Phosphorylation is a post-translational modification of TFEB that determines its nuclear translocation. Only dephosphorylated TFEB can translocate into the nucleus to drive gene expression and lysosome biogenesis. Activated mTOR (p-mTOR) can phosphorylate TFEB, leading to lower TFEB levels in the nucleus [28, 31]. As expected, T2DM mice and HG-cultured HT22 cells showed an increased p-TFEB/TFEB ratio (Fig. 3E, F), and over-activated mTOR was observed in these conditions, as indicated by a higher p-mTOR/mTOR ratio (Fig. 3E, F).
++++++++++
→ DIRECTIONS: Reproduce the passage on TFEB phosphorylation word for word.

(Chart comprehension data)
++++++++++
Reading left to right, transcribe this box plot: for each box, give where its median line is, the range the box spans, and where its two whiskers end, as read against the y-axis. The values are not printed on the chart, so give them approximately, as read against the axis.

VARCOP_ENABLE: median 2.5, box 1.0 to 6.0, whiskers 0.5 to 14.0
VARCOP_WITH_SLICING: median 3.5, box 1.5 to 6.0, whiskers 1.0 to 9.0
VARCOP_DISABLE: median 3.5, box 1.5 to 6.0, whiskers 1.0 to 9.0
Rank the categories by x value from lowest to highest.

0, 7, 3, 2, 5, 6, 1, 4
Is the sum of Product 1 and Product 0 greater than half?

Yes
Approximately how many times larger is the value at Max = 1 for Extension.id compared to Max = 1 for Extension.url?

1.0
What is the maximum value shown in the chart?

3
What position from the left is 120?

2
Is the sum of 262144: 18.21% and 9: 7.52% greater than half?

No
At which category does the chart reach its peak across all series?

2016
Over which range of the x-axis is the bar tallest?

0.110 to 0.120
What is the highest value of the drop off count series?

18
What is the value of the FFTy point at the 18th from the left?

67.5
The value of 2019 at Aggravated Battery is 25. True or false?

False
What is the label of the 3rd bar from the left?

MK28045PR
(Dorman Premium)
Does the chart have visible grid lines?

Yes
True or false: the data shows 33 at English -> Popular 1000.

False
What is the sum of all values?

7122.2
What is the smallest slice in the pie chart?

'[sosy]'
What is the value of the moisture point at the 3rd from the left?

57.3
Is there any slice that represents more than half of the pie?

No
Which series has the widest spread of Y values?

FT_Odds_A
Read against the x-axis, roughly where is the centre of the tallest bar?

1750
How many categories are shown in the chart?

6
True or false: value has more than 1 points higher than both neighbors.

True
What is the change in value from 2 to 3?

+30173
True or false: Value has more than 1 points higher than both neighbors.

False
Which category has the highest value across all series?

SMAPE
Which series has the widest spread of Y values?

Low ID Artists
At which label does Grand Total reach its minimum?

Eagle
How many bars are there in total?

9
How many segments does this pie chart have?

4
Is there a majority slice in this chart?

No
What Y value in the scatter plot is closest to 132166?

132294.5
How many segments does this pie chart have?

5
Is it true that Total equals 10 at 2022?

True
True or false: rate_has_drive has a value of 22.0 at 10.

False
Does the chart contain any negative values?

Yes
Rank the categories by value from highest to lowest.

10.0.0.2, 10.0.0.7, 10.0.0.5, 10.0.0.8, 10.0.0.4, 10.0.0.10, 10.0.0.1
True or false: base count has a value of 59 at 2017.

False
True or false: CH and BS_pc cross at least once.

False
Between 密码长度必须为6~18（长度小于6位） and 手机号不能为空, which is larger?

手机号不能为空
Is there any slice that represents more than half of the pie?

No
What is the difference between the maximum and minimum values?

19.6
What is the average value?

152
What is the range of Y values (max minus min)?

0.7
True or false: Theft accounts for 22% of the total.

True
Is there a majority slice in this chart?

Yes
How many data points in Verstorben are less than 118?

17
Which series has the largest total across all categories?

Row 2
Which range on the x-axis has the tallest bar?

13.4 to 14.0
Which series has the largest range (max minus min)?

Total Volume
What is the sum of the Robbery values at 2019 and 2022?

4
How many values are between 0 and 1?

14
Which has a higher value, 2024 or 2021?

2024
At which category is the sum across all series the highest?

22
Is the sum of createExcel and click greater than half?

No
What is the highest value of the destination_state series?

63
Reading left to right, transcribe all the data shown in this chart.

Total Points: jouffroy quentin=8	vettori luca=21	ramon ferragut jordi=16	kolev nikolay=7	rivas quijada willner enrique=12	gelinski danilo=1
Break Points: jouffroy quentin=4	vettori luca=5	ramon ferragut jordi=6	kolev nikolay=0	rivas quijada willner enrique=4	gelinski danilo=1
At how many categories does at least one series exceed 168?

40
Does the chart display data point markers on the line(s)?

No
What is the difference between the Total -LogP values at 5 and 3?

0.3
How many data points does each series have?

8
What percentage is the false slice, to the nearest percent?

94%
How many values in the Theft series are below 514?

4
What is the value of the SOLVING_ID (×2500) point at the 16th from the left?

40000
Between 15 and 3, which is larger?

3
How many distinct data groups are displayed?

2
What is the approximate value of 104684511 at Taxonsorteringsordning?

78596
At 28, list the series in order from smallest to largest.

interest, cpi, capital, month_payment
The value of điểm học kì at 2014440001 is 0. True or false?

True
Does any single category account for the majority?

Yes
++++++++++
→ ANSWER TO THIS PROBLEM:
Phosphorylation is a post-translational modification of TFEB that determines its nuclear translocation. Only dephosphorylated TFEB can translocate into the nucleus to drive gene expression and lysosome biogenesis. Activated mTOR (p-mTOR) can phosphorylate TFEB, leading to lower TFEB levels in the nucleus [28, 31]. As expected, T2DM mice and HG-cultured HT22 cells showed an increased p-TFEB/TFEB ratio (Fig. 3E, F), and over-activated mTOR was observed in these conditions, as indicated by a higher p-mTOR/mTOR ratio (Fig. 3E, F).